Quanto hanno chiesto i partecipanti al Convegno Nazionale Missio Ragazzi 2021, conclusosi questa sera – sabato 6 marzo – dopo tre sessioni in collegamento su piattaforma Cisco Webex Meetings, è chiaro: mettere in dialogo le diverse realtà ecclesiali che operano nell’educazione alla fede dei ragazzi, per generare “contaminazione” tra cammini educativi diversi, valorizzare ciò che unisce, aprire collaborazioni.
Il confronto scaturito nell’ultimo collegamento in programma per questo pomeriggio è nato dopo l’intervento di don Marco Ghiazza, assistente nazionale dell’Azione Cattolica Ragazzi (Acr), e di don Luca Meacci, assistente ecclesiastico e formatore nazionale dell’Associazione Guide e Scouts Cattolici Italiani (Agesci). Entrambi hanno condiviso le tematiche relative a missionarietà e mondialità presenti nei rispettivi e specifici cammini associativi.
«Questa opportunità (cioè la presenza di Acr ad un Convegno nazionale di Missio Ragazzi, ndr) ci fa capire che, quando partiamo da noi stessi, ci sembra più urgente difendere gli spazi e abbiamo paura che la contaminazione metta in crisi la nostra identità.

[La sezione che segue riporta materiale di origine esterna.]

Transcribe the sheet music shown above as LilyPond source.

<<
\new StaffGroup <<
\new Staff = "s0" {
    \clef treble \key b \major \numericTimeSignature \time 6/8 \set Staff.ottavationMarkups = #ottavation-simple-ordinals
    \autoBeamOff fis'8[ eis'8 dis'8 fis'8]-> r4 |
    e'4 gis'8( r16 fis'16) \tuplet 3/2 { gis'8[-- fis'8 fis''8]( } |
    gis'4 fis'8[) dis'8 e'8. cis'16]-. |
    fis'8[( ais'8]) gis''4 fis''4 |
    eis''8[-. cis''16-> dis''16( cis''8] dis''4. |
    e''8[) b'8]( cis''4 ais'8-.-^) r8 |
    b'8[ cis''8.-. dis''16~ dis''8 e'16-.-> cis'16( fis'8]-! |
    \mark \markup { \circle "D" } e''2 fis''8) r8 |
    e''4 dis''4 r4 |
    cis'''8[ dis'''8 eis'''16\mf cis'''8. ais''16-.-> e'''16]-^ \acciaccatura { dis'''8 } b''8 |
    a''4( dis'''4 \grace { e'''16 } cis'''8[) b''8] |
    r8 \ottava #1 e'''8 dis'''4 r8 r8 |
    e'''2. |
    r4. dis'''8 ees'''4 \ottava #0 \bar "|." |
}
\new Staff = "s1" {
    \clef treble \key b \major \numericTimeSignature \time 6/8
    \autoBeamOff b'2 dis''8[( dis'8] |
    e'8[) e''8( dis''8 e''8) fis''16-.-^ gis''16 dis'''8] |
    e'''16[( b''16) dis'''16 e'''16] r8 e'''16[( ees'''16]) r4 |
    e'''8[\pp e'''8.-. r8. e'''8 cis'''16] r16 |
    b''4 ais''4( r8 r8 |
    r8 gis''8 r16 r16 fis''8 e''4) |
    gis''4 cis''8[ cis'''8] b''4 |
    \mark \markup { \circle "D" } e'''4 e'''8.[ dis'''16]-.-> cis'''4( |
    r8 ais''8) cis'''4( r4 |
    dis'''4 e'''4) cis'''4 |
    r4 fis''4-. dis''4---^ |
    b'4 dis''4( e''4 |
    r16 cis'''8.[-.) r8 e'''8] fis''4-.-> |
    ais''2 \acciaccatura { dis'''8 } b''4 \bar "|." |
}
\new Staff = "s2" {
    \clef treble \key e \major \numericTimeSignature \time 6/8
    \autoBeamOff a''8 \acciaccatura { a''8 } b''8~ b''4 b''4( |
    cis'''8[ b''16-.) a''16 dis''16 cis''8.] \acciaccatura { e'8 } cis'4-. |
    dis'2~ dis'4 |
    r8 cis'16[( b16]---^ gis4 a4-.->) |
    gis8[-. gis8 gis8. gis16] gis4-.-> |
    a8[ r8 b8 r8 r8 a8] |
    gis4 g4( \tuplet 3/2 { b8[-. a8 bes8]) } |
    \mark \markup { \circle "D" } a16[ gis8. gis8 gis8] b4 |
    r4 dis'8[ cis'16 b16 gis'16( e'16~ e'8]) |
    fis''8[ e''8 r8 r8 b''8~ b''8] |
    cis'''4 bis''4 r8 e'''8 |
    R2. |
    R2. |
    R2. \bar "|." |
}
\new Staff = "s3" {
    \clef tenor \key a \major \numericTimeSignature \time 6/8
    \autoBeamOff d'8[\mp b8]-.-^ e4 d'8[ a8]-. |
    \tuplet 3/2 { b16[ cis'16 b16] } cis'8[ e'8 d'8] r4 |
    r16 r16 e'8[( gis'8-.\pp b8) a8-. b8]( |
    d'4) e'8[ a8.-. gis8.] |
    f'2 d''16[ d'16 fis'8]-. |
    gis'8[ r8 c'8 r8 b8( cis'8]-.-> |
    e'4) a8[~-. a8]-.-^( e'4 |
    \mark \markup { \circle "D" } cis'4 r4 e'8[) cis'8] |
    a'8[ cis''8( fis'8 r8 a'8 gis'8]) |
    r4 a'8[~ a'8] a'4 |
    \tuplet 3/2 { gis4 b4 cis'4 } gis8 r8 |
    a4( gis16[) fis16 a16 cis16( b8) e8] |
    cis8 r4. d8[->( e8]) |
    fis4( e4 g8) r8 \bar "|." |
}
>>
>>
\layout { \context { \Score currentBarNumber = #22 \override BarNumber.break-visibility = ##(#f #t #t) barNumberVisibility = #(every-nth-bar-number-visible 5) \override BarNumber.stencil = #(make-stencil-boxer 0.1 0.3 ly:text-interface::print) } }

Invece, quando partiamo dalla missione, ci accorgiamo che i sentieri sembrano avvicinarsi più facilmente e che le alleanze diventano non soltanto belle, ma molto sensate» ha commentato don Ghiazza. E poi ha parlato di protagonismo che «è una delle parole che in maniera più forte esprime l’esperienza formativa dell’Acr» e, allo stesso tempo, descrive «un rapporto educativo e catechetico»: i ragazzi – ha proseguito – sono portatori di «una sensibilità insostituibile, che non è una versione annacquata o ridotta delle nostre idee. Se fosse così, questo lascerebbe intendere che c’è una versione ideale del cristiano incarnata dall’adulto e tutte le altre versioni sono un po’ annacquate: non c’è uno stato di pienezza nell’esperienza cristiana, ma una pienezza in ogni stato. I ragazzi non stanno vivendo una fede a metà».
L’intervento di don Meacci ha descritto l’essenza del metodo educativo scout, presentando gli strumenti che nella loro insita applicazione permettono ai ragazzi di vivere la dimensione missionaria e di attenzione all’alterità e all’accoglienza. Ecco che – per esempio – la Promessa scout, con l’esplicito riferimento alla Legge, diventa il modo per educare al prendersi cura degli altri e a tenere gli occhi aperti sulla propria realtà di vita. D’altronde – ha sottolineato don Meacci – «il cammino scout proposto a ogni bambino, ragazzo, giovane, è personale, progressivo, globale perché educa tutta la persona: lo scopo è quello di educare il buon cittadino (del mondo) e il buon cristiano». Tutto questo «apre ad una dimensione comunitaria, a maturare scelte verso la solidarietà, la dignità, la giustizia. In un clima sereno i bambini scoprono la bellezza del Bene comune, imparano il gusto dell’agire per gli altri, il guardarsi intorno; i più grandi sperimentano l’appartenenza ad una comunità che allarga i propri confini ad una realtà più ampia, e quindi diventano responsabili del proprio agire. Tutti sono chiamati a fare la propria parte».
Nonostante la specificità dei diversi cammini educativi, i punti di contatto ci sono e lasciano intravedere un possibile sentiero di alleanze.
«Siamo, o no, tralci di un’unica vite?», si sono chiesti molti convegnisti a conclusione dell’evento, felici di aver partecipato ad un incontro che ha riunito realtà diverse che operano con i ragazzi. E la risposta condivisa è stata: «O ci riconosciamo tali (tralci di un’unica vite, ndr) oppure, se ognuno in concreto continuerà a difendere il proprio orticello, saremo destinati ad essere tagliati e bruciati».